**THE TASK**.
Quote the text from each of the records below word for word, leaving out the pictures.
# # # #
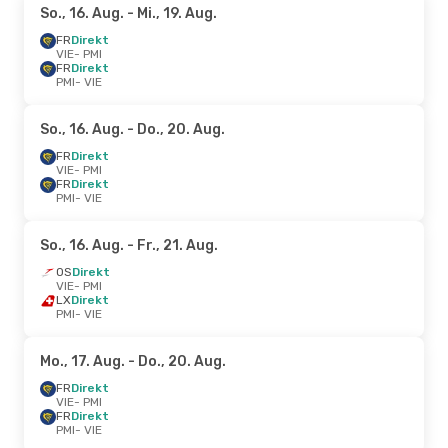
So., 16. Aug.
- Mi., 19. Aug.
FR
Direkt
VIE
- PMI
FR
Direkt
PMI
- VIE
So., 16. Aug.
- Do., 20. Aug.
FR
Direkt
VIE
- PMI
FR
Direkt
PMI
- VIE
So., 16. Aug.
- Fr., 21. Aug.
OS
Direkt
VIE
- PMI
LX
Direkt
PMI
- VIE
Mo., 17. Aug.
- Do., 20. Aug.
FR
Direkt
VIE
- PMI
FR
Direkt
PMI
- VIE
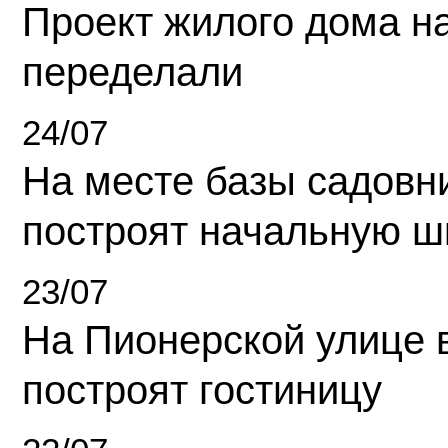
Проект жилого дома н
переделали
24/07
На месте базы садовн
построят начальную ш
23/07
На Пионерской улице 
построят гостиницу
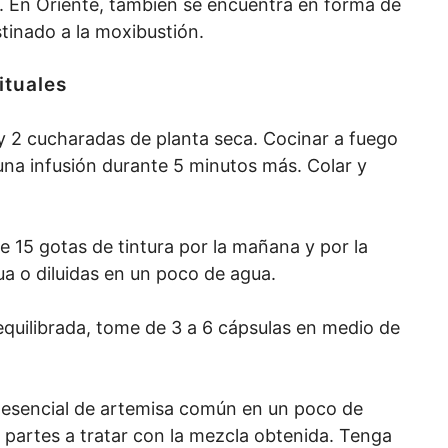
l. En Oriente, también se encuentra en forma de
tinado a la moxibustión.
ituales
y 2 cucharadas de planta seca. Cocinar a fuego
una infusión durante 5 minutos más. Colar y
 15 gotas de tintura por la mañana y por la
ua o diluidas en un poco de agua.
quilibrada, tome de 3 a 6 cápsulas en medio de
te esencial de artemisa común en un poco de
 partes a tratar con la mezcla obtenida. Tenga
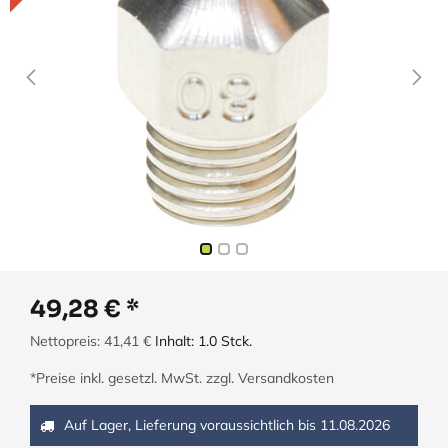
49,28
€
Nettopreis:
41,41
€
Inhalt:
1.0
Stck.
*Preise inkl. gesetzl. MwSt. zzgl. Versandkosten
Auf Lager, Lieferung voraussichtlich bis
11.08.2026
# # # #
**FINAL ANSWER**.
So., 16. Aug.
- Mi., 19. Aug.
FR
Direkt
VIE
- PMI
FR
Direkt
PMI
- VIE
So., 16. Aug.
- Do., 20. Aug.
FR
Direkt
VIE
- PMI
FR
Direkt
PMI
- VIE
So., 16. Aug.
- Fr., 21. Aug.
OS
Direkt
VIE
- PMI
LX
Direkt
PMI
- VIE
Mo., 17. Aug.
- Do., 20. Aug.
FR
Direkt
VIE
- PMI
FR
Direkt
PMI
- VIE
Проект жилого дома н
переделали
24/07
На месте базы садовн
построят начальную ш
23/07
На Пионерской улице 
построят гостиницу
l. En Oriente, también se encuentra en forma de
tinado a la moxibustión.
ituales
y 2 cucharadas de planta seca. Cocinar a fuego
una infusión durante 5 minutos más. Colar y
 15 gotas de tintura por la mañana y por la
ua o diluidas en un poco de agua.
quilibrada, tome de 3 a 6 cápsulas en medio de
te esencial de artemisa común en un poco de
 partes a tratar con la mezcla obtenida. Tenga
49,28
€
Nettopreis:
41,41
€
Inhalt:
1.0
Stck.
*Preise inkl. gesetzl. MwSt. zzgl. Versandkosten
Auf Lager, Lieferung voraussichtlich bis
11.08.2026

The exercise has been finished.